*** Passage provided ***
Purpose of the Study:

  • To introduce BigBind, a novel dataset mapping ChEMBL activity data to protein structures.
  • To develop and evaluate Banana, a neural network model for classifying active/inactive compounds using BigBind.
  • To enhance the efficiency and accuracy of virtual screening for drug discovery.

Main Methods:

  • Creation of the BigBind dataset by integrating ChEMBL activity data with CrossDocked protein structures, including 583K ligand activities and 3D binding pocket structures.
  • Augmentation of BigBind with an equal number of putative inactive compounds for each target protein.
  • Development of the Banana (basic neural network for binding affinity) model for binary classification of ligand activity.

Main Results:

  • Banana achieved an AUC of 0.72 on the BigBind test set, outperforming a ligand-only model (AUC 0.59).
*** End of Passage provided ***
Task directions
Write the next part of the summary of the BigBind and Banana study, picking up after its last bullet.
*** Recorded information ***
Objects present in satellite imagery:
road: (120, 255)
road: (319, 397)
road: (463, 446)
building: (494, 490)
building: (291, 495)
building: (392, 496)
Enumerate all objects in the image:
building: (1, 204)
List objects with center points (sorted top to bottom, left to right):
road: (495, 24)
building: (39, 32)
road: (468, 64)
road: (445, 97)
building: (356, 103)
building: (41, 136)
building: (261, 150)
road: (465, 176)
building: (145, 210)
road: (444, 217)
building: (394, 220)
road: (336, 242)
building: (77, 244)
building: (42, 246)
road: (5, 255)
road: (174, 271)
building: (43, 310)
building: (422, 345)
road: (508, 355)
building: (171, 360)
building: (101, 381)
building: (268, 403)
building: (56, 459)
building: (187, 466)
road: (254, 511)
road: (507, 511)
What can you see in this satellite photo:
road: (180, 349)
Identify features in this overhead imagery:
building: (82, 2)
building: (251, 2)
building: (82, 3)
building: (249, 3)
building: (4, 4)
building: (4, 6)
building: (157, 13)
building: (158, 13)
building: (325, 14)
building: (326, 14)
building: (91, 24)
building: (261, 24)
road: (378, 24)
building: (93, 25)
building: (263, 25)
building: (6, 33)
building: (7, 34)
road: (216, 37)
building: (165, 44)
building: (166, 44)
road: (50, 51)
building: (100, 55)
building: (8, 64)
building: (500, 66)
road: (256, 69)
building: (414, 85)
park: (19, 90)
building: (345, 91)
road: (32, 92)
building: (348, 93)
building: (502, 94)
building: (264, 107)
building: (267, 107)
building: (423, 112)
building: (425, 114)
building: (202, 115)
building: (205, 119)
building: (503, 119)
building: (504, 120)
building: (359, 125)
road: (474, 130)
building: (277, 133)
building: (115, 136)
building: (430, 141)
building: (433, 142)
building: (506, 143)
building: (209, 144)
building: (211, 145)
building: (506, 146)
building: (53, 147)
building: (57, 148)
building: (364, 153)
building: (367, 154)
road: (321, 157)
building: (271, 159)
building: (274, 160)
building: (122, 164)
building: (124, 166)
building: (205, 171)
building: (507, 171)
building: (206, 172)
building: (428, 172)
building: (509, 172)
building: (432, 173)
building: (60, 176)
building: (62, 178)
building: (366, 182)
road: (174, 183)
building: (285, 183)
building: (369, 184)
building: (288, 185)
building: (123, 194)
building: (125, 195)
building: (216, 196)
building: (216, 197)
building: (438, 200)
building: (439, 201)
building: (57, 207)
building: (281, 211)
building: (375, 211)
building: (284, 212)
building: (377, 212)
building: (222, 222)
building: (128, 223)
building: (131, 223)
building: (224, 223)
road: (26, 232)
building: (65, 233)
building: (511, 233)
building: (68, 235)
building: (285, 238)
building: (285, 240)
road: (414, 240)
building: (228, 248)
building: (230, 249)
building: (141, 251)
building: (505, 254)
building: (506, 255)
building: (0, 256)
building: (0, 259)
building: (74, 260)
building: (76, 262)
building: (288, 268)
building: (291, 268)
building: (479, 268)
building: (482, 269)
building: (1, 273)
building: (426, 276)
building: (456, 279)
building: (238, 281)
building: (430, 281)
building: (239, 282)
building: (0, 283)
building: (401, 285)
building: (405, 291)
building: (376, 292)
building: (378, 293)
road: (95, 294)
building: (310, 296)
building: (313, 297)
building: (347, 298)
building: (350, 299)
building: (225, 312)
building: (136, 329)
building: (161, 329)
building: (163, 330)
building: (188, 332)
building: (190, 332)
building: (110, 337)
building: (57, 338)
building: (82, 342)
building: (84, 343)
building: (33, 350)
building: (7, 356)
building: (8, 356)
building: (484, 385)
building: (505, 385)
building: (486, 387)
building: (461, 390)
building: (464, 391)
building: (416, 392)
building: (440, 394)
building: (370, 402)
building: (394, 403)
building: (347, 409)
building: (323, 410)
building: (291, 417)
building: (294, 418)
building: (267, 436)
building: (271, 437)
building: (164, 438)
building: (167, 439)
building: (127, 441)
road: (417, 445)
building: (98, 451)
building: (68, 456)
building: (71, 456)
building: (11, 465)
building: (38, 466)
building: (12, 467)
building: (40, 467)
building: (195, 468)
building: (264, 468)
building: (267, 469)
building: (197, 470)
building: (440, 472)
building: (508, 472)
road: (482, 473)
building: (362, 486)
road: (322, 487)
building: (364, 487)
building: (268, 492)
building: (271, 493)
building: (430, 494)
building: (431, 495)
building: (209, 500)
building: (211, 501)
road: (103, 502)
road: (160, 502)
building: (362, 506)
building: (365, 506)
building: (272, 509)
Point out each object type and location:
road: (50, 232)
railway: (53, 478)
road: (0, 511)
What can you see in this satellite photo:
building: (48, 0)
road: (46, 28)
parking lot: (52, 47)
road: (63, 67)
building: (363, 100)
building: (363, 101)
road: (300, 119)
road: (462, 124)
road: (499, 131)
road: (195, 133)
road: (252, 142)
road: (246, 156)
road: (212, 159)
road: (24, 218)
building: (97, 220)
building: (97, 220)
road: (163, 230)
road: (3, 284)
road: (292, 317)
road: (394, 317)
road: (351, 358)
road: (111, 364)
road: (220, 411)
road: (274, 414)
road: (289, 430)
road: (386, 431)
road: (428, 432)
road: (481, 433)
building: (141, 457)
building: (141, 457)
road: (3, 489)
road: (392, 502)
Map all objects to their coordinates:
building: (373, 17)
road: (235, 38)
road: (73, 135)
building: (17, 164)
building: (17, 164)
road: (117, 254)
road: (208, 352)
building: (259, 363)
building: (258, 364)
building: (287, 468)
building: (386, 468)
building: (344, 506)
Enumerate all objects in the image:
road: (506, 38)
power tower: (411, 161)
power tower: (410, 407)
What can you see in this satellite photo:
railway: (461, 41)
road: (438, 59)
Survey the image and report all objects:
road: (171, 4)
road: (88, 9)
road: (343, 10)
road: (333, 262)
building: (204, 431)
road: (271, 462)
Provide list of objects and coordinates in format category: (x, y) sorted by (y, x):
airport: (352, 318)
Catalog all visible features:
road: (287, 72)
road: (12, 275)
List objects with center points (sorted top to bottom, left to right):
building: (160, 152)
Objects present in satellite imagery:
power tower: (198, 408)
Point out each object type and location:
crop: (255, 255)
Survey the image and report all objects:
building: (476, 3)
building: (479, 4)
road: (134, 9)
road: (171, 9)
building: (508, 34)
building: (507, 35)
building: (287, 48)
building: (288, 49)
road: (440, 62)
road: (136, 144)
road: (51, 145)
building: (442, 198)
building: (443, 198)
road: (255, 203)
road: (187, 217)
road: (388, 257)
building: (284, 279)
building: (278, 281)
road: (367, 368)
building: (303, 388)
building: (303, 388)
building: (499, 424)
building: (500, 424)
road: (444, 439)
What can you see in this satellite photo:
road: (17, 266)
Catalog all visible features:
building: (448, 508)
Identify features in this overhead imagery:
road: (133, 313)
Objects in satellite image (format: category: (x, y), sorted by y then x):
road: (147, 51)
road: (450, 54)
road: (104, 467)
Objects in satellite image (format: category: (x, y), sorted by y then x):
*** End of Recorded information ***
Answer to this task
  • Banana demonstrated competitive performance on the LIT-PCBA benchmark (median EF1% 1.81).
  • Banana operated 16,000 times faster than molecular docking with Gnina, showcasing significant computational efficiency.

Conclusions:

  • The BigBind dataset provides a valuable resource for training deep learning models in drug discovery.
  • The Banana model shows promise for improving the accuracy and speed of virtual screening.
  • These advancements are expected to significantly enhance the outcomes of prospective virtual screening tasks.